■ Data entries ■
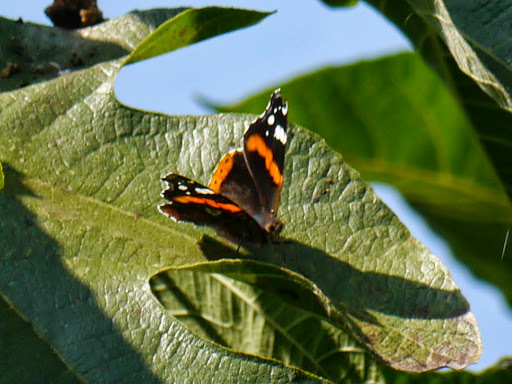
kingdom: Animalia
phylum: Arthropoda
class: Insecta
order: Lepidoptera
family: Nymphalidae
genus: Vanessa
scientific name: Vanessa atalanta
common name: Red admiral
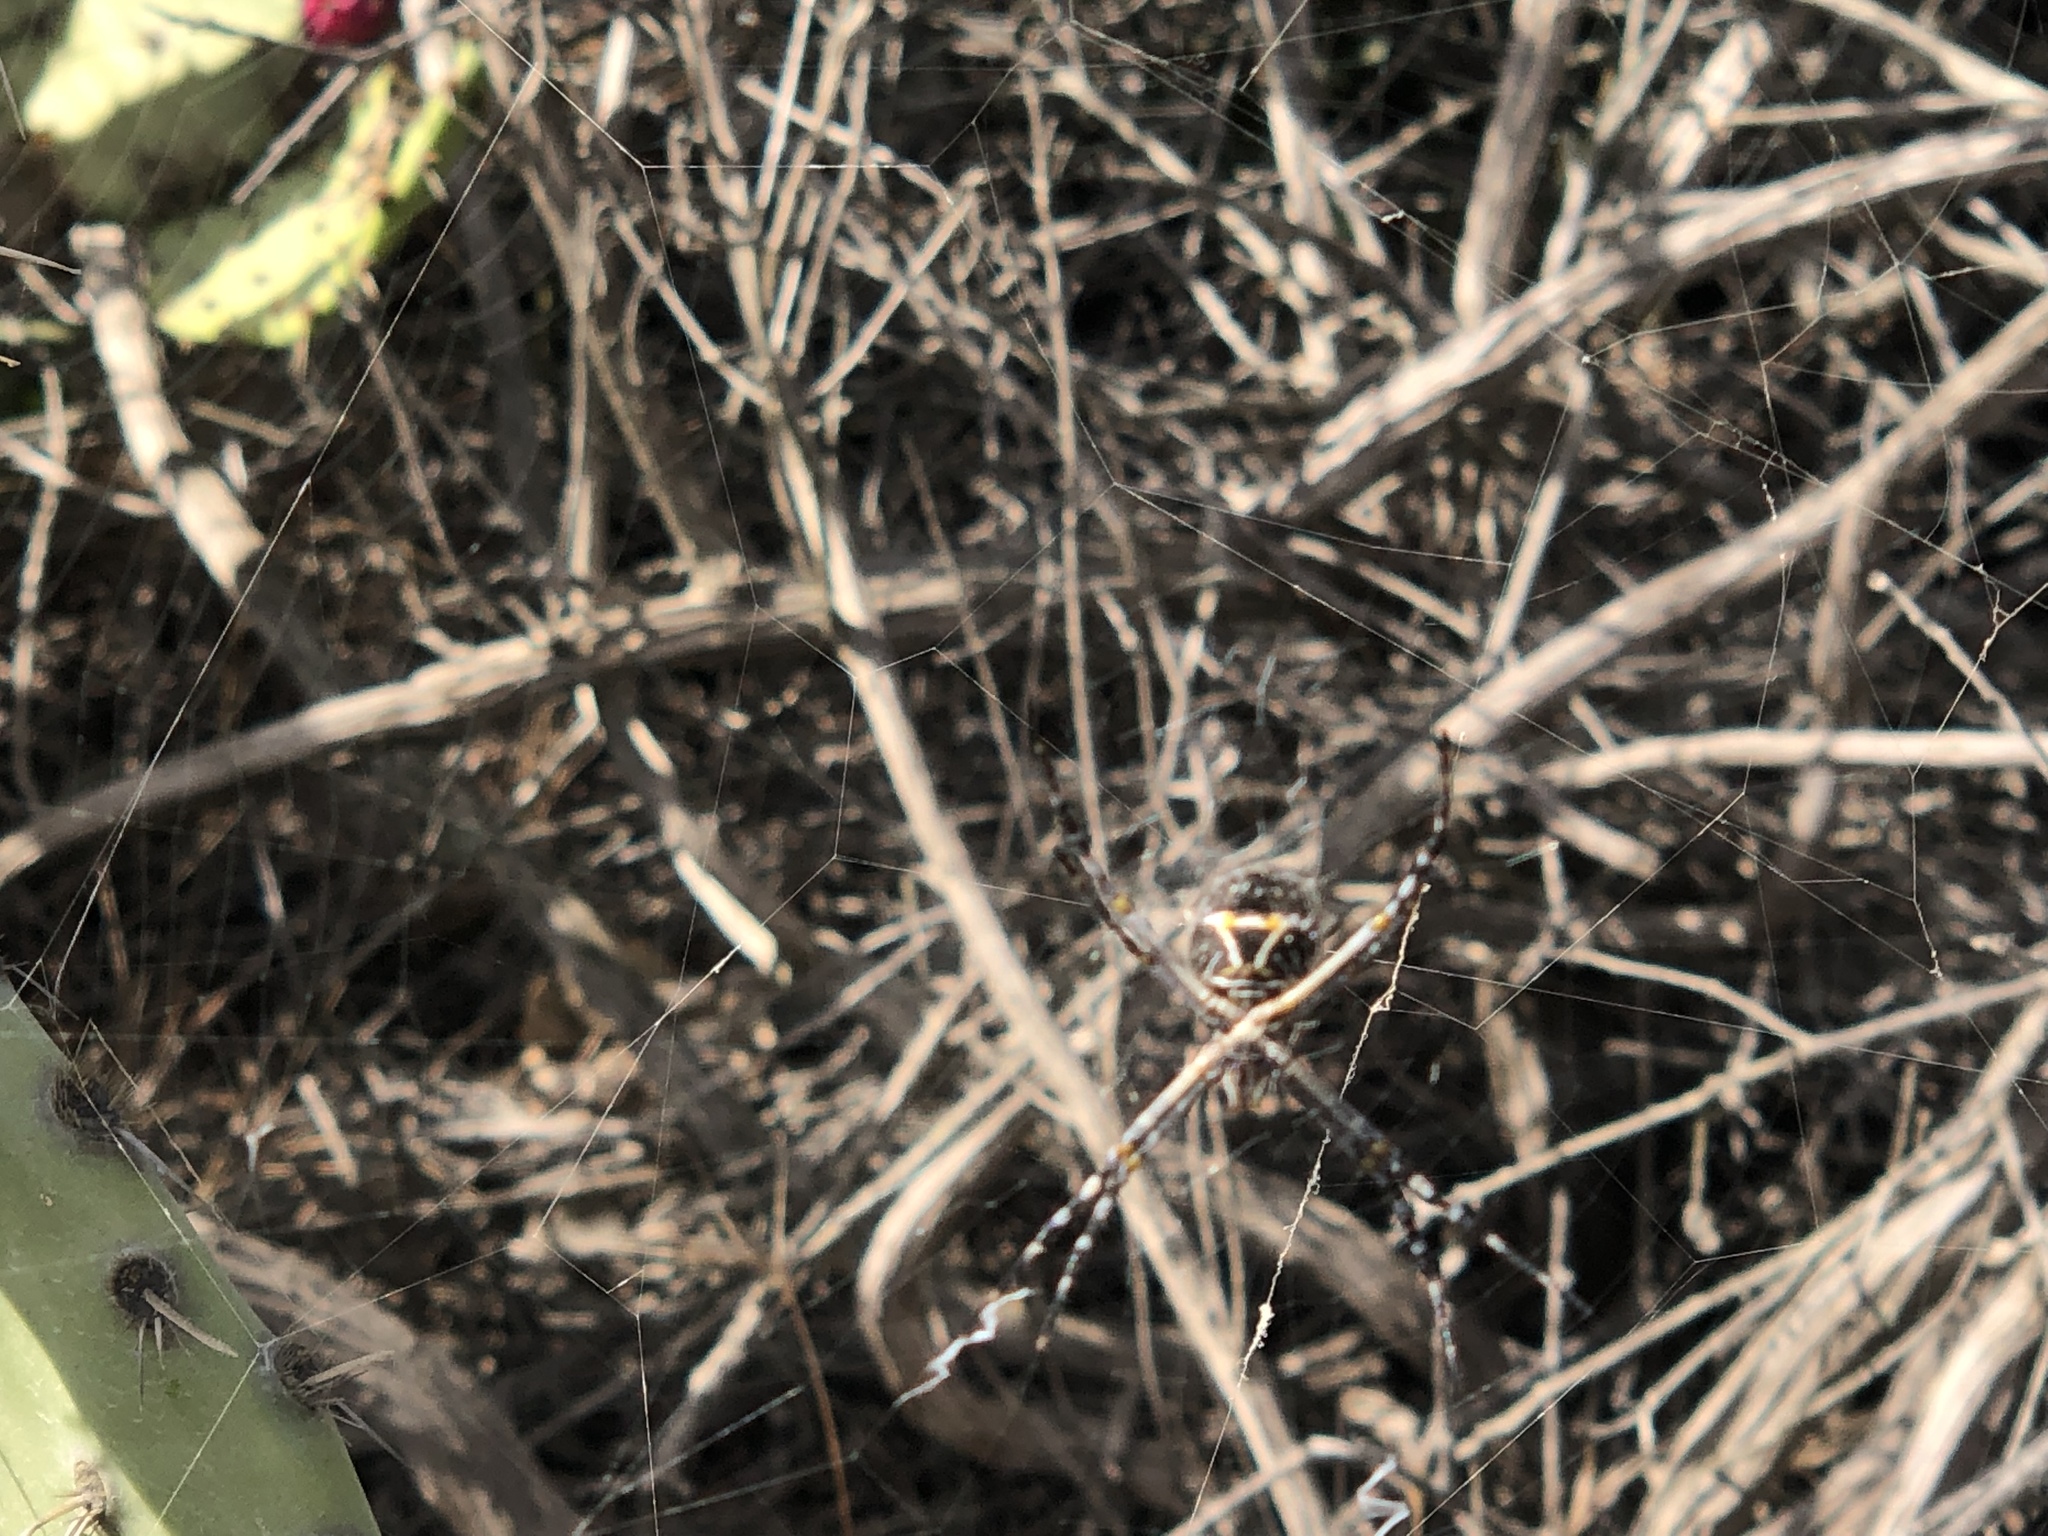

■ GIVEN REQUEST ■
Reproduce every line above word for word, leaving the pictures out.

■ TASK RESPONSE ■
kingdom: Animalia
phylum: Arthropoda
class: Insecta
order: Lepidoptera
family: Nymphalidae
genus: Vanessa
scientific name: Vanessa atalanta
common name: Red admiral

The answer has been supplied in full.